WHAT YOU HAVE TO DO | Return the part of the Medical Holding Company account word for word, beginning at "By the time" and ending after "some nerve damage.".

SOURCE TEXT |
/---

Wounded and Evacuated
Medical Holding Company
When I last left off, I had just been assigned to the Medical Holding Company. That is where you go while you await disposition of your medical case, also to continue treatment as an outpatient.
So Medical Holding was both a good and bad experience. Made some good friends while there, including the CO, who was a lawyer in civilian life, but choose not to come into the Army as a JAG, since it increased his required length of service.
My average day was some in about 9:00 and have coffee with teh CO and XO, then off to rehab @10, back to MHC for lunch with the guys. Then in the afternoon I was the Class A (payroll) Officer. I went to finance and picked up payments to patients, then delivered them to the patient. This was teh bad part of MHC, I still have vivid memories of some of the injured I visited, they will never go away. Made me feel very lucky to just have the wounds I had.
Since I wasn’t allowed to carry a weapon due to my new profile, they assigned me one of the gunners frm my unit who had been wounded after me as a guard. He had been shot in the jaw and had it wired together. He carried the 45 and I carried the money.
I had made friends on my ward when assigned there, and as I went around to pay, met other very interesting people that I continued to visit with after my pay duties were complete. They hug out in the wards in the common areas and swapped stories, and some good stories they were. As I go along I will share those that I remember, as they tell a story of war that few experience.
By the time I was assigned to MHC, I had been wounded, moved between hospitals during the evacuation, and treated @ Ft Sam for 3-4 months. I was to spend 3 more months in MHC before I got tired of being in limbo and requested a final determination of my condition and further assignment. I also had one more minor operation to try and restore some nerve damage.
I have always considered my time @ Ft Sam to be the worst of my career in the Army (26 yrs). The disputes with the doctor that almost cost me the possibility of a career, although at the time I had no idea about making the Army a career. The people and inuries I saw while Class A officer, and the “not knowing” what the future may hold have stayed with me for awhile. But the people I met, the friends I made, and the care I got did make up for a lot of it. Parts were down right fun.
The future turned out fine. I was able to continue to fly for 10 more years before being medically grounded. Made a career of the Army and once I dicided to do that, stopped being such a butthead and started acting a lot more professional. But I never passed up the opportunity to have a little fun at someone else’s expense
The next installments will be the stories I heard while roaming the wards of the hospital. All are interesting, some are hard to believe, but I consider them to all be TINS.

\---

(Items stored in a collection)
/---

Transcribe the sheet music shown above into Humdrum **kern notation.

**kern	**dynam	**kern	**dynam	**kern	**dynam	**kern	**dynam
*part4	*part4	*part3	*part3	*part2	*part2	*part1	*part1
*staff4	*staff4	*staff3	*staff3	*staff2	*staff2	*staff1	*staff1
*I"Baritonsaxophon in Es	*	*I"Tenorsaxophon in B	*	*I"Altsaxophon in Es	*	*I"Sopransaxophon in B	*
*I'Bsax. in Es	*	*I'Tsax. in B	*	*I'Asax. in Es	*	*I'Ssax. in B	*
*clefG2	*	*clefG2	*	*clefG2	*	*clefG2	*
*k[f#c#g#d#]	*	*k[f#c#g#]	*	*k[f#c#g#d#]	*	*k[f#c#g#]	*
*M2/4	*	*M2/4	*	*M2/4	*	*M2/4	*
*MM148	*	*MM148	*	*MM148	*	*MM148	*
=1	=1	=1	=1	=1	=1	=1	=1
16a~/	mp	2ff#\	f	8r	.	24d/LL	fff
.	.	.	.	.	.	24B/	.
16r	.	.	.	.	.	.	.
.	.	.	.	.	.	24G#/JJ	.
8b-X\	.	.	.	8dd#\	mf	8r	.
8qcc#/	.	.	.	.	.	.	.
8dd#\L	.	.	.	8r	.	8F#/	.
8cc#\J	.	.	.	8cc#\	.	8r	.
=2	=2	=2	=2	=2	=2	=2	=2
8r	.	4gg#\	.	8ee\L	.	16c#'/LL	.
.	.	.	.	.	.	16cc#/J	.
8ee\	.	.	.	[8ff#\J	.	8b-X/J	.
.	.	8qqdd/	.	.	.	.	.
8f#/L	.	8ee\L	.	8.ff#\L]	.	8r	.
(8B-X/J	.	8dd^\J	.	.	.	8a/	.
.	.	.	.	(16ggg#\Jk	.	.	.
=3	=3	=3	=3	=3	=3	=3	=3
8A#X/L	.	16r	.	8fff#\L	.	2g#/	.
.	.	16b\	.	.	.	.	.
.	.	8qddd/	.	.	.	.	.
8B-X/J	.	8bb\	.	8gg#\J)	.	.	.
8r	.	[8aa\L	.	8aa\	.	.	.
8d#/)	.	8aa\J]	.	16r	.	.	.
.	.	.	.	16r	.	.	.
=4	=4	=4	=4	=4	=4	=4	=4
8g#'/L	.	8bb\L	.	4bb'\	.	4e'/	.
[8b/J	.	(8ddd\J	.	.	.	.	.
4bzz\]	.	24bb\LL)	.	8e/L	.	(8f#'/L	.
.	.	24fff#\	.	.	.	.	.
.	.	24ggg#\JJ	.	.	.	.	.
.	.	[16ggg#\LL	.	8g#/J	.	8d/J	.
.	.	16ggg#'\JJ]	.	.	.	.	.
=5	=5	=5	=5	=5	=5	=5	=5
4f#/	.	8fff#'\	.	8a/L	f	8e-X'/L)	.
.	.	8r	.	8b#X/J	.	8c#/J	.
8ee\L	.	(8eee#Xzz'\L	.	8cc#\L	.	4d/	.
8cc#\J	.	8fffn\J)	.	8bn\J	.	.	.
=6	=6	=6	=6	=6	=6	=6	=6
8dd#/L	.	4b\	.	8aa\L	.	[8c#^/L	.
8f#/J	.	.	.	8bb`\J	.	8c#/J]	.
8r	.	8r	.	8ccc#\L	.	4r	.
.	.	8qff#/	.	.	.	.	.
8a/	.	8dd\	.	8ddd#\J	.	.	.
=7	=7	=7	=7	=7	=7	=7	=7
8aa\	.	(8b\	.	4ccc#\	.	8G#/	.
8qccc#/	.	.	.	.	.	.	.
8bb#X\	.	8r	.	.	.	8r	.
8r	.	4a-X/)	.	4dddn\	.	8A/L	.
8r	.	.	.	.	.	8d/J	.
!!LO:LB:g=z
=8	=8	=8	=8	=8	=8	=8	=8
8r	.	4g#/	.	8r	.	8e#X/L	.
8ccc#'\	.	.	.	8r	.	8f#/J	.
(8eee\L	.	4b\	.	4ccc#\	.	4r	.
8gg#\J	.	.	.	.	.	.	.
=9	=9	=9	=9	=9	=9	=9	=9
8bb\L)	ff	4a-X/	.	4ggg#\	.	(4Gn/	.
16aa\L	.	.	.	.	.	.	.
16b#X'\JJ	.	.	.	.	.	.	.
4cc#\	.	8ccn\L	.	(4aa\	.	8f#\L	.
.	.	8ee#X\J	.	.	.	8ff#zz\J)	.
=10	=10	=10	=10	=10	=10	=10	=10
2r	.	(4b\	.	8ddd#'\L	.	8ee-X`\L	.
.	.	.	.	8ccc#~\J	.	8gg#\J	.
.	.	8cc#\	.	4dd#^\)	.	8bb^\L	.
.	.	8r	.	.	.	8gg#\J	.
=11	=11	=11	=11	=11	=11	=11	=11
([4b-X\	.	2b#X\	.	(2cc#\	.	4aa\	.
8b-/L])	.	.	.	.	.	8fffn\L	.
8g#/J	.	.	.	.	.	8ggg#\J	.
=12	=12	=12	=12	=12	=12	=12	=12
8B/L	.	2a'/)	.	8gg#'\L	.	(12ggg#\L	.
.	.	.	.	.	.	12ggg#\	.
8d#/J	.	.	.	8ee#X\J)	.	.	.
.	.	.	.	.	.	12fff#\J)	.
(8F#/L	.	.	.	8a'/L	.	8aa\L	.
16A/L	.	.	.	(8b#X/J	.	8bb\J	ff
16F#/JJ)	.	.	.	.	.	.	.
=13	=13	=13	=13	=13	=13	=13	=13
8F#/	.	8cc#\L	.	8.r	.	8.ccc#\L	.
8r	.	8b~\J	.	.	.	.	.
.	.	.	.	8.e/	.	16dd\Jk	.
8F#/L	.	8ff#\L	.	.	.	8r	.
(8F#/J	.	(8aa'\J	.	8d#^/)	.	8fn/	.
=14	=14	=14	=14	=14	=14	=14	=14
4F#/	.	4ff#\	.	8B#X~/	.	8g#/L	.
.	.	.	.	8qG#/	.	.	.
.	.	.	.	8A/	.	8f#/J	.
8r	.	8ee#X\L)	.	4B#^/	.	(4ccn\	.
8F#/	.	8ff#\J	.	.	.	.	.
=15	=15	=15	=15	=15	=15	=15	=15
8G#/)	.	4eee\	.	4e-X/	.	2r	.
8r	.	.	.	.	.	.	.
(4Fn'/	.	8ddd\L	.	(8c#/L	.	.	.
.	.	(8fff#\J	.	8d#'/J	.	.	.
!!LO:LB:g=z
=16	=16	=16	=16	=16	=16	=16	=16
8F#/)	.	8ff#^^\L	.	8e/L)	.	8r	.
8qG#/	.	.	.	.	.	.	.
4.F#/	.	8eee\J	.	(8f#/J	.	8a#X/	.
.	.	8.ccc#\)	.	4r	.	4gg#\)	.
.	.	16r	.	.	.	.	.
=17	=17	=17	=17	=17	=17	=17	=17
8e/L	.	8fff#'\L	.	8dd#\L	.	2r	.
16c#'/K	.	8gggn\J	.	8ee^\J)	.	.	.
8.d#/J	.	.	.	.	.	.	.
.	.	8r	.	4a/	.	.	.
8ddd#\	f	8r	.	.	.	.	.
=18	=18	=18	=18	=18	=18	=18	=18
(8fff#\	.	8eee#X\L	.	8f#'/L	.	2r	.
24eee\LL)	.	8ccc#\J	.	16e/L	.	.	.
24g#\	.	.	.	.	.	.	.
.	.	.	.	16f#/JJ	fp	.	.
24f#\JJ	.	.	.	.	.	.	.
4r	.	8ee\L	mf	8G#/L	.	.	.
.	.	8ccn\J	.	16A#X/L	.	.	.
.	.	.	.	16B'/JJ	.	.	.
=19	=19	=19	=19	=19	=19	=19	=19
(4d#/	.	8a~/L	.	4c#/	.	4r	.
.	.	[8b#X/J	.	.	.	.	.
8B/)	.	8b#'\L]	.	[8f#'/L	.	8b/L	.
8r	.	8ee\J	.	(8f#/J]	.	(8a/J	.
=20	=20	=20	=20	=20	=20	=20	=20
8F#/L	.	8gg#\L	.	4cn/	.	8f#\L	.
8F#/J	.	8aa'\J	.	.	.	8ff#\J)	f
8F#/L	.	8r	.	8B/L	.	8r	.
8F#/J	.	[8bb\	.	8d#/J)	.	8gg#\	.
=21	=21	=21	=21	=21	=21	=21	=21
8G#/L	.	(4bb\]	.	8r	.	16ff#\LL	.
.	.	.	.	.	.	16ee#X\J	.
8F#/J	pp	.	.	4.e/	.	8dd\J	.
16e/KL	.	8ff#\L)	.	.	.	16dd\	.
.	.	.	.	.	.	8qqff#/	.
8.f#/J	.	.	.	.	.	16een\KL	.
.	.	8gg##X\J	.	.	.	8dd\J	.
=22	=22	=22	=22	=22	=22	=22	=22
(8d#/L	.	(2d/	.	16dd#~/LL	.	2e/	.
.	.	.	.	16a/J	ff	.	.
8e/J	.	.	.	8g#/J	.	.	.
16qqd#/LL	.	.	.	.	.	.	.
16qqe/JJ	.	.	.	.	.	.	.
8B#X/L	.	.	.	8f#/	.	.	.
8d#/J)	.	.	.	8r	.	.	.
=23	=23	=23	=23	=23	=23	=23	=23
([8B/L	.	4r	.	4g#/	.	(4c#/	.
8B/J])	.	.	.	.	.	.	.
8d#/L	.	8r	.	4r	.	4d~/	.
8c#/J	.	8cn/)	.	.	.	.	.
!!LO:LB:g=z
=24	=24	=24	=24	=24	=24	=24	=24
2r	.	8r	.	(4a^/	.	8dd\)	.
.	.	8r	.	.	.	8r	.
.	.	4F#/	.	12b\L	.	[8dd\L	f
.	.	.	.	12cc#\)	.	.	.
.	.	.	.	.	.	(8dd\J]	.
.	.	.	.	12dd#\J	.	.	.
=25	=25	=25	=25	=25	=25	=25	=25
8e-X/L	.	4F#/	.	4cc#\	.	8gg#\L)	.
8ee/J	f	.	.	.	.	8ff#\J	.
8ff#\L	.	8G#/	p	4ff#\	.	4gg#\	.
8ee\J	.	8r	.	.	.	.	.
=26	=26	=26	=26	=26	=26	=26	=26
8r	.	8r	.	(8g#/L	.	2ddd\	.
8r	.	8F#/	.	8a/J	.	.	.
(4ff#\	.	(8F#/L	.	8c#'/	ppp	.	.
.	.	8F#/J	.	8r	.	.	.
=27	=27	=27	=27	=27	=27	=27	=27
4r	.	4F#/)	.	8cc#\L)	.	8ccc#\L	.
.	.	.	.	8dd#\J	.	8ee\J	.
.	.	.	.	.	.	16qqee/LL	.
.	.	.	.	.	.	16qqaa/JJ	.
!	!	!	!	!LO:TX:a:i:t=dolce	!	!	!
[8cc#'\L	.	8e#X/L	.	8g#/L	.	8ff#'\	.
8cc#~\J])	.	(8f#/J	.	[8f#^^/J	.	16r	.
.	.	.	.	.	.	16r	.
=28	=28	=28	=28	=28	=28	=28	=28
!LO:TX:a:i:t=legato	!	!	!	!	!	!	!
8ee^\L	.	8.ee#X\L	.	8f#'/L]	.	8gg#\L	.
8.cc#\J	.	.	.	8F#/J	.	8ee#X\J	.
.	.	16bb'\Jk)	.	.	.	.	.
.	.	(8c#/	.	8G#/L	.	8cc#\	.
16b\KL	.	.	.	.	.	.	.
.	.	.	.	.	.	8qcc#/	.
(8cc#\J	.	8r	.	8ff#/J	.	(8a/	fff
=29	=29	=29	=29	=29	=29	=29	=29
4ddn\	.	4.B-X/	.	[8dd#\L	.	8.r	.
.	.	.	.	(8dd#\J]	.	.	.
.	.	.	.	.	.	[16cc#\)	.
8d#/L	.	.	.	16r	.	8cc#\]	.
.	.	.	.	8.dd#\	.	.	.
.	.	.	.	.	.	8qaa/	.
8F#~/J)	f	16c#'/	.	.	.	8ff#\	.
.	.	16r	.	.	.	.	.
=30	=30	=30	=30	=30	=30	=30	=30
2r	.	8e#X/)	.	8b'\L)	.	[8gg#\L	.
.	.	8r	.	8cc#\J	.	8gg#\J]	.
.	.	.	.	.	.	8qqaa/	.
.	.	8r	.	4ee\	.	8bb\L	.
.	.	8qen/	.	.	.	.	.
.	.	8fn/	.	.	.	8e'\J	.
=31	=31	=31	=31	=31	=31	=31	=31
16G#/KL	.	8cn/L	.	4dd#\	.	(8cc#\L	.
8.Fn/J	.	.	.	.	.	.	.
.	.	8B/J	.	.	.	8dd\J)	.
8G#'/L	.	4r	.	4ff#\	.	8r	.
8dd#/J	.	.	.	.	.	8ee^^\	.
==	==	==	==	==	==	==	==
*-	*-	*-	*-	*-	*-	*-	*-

\---

RESPONSE TO THE TASK |
By the time I was assigned to MHC, I had been wounded, moved between hospitals during the evacuation, and treated @ Ft Sam for 3-4 months. I was to spend 3 more months in MHC before I got tired of being in limbo and requested a final determination of my condition and further assignment. I also had one more minor operation to try and restore some nerve damage.